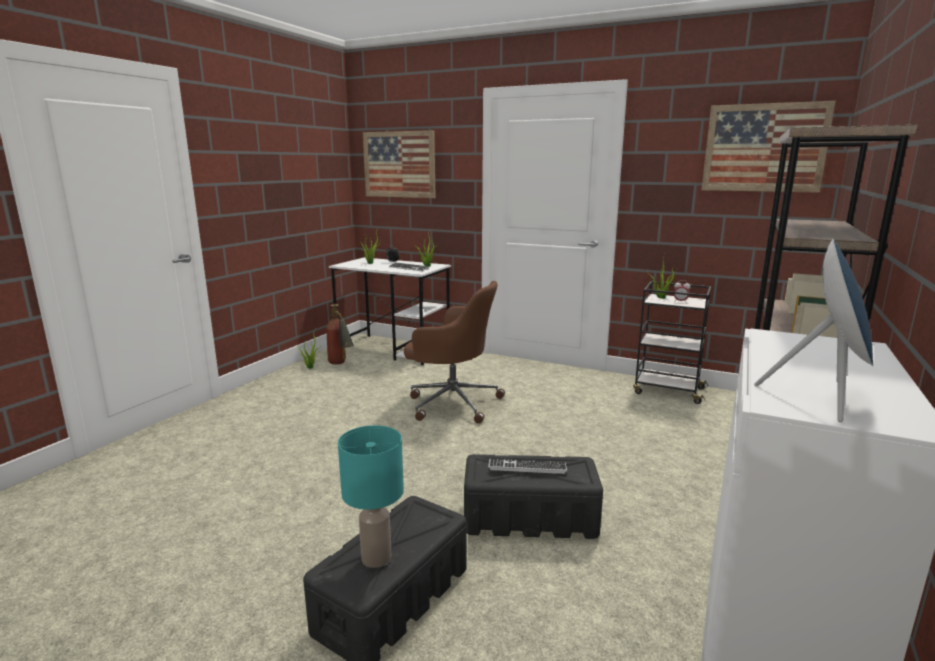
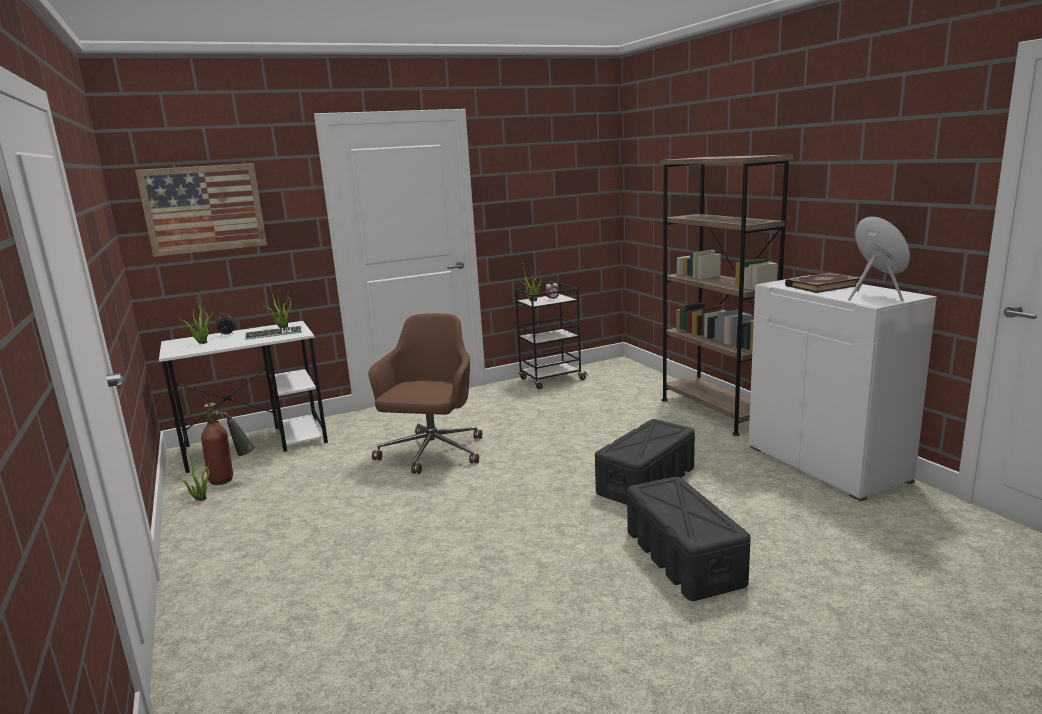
camera: 50 degrees left, 0 degrees up
turquoise table lamp [338,425,404,568] -> none
brown office chair [404,281,505,424] -> brown office chair turned 45 degrees counterclockwise [368,313,482,474]
keyboard [488,459,567,474] -> none
picture [701,101,836,193] -> none
none -> book [785,273,862,293]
-------
Restate the material above word for word, so that nothing changes except that the pictures are gone.

camera: 50 degrees left, 0 degrees up
turquoise table lamp [338,425,404,568] -> none
brown office chair [404,281,505,424] -> brown office chair turned 45 degrees counterclockwise [368,313,482,474]
keyboard [488,459,567,474] -> none
picture [701,101,836,193] -> none
none -> book [785,273,862,293]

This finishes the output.